Quando Cássia segurava o punho, sua conexão se aprofundava, e ela era capaz de vagamente sentir o que o florete voador estava sentindo.
Claro, Dançarina Quieta não percebia o mundo como um ser de carne e osso o faria. Não tinha visão, audição, olfato e nem conceito do que essas noções eram. No entanto, percebia algo — o que fazia sentido, realmente. Afinal, o Eco navegava seus arredores com precisão fina quando voava em grande velocidade e enfrentava inimigos.
Sunny não tinha certeza de como, mas havia uma maneira de perceber formas e, especialmente, movimento. Então, quando Cássia segurava a Dançarina Quieta, ela podia vagamente discernir formas e movimentos também.

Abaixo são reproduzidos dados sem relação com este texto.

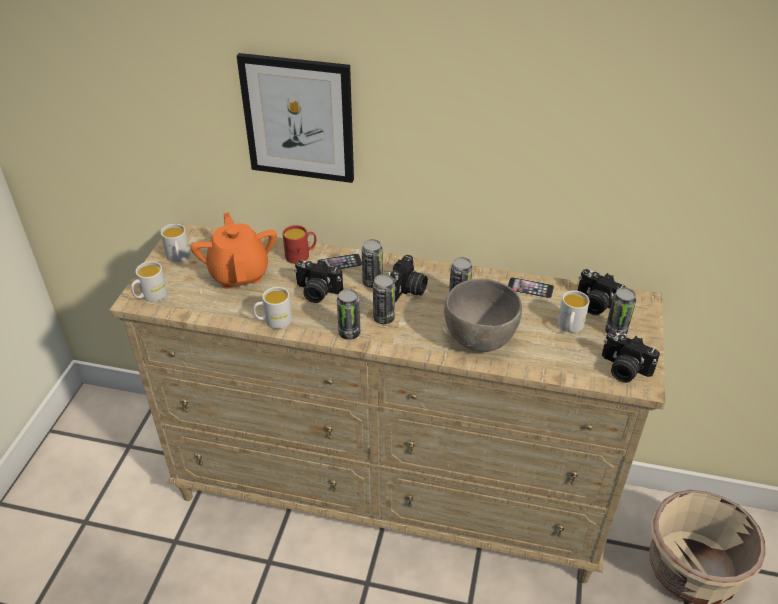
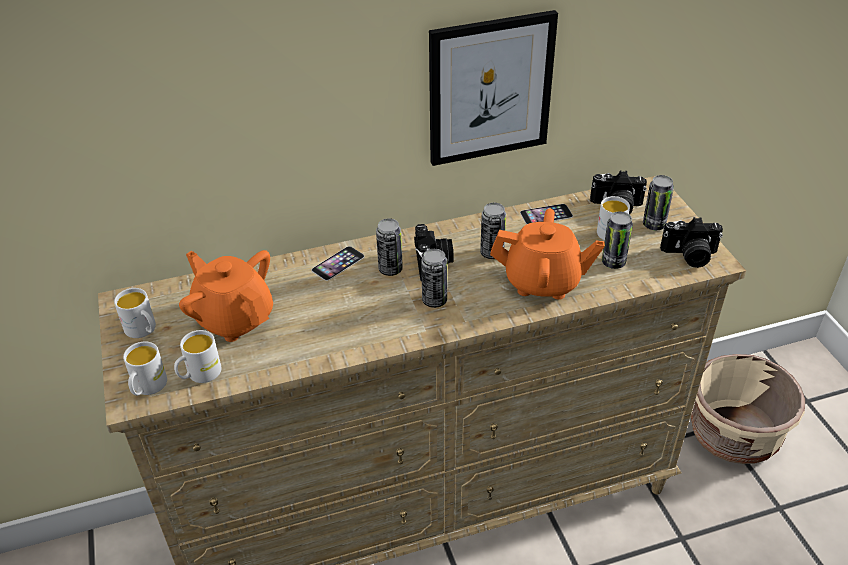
camera: 30 degrees left, 0 degrees up
(273, 321) = (320, 353): white mug -> white mug (199, 374)
(298, 118) = (253, 107): picture -> picture (490, 89)
(301, 255) = (288, 271): red mug -> none
(316, 292) = (340, 303): camera -> none
(349, 333) = (413, 330): can -> can (613, 262)
(479, 339) = (543, 282): grey bowl -> orange teapot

Enquanto o homem ao seu lado fazia a curva, ela o seguiu perfeitamente, conseguindo não esbarrar em nada e manter sua postura elegante.
Foi quando o homem disse algo que Sunny foi puxado de sua fascinação.
“…portanto, Senhora Cássia, você deve ter sucesso.”
Sunny congelou ao ouvir a voz fria e autoritária. Uma voz que não tolerava desobediência.
Ele conhecia aquela voz.
E sabia ao lado de quem Cássia estava caminhando, também.
Ela abaixou a cabeça em reverência e respondeu respeitosamente:
“Eu entendo, Vossa Alteza. Será feito.”
Era a Bigorna, o Rei das Espadas.
Empurrando uma porta pesada, Bigorna entrou em um quarto frio e úmido e esperou que Cássia o seguisse.
Dentro do quarto…
Havia o cheiro de sangue e o som de correntes chacoalhando enquanto alguém se mexia.
Ela podia sentir o olhar do prisioneiro, mas não havia palavras.
Apenas silêncio.
Cássia marcou um dos guardas estacionados dentro da cela e finalmente conseguiu ver seus arredores.
À sua frente… um velho homem que outrora foi digno estava encadeado na parede, suas roupas encharcadas de sangue. Seu olhar era calmo e pesado.
Demorou um momento para ela reconhecê-lo como um ancião de um dos Clãs do Legado que tinham jurado lealdade ao Valor.
No entanto, o velho homem tinha se revelado um espião do Domínio Song.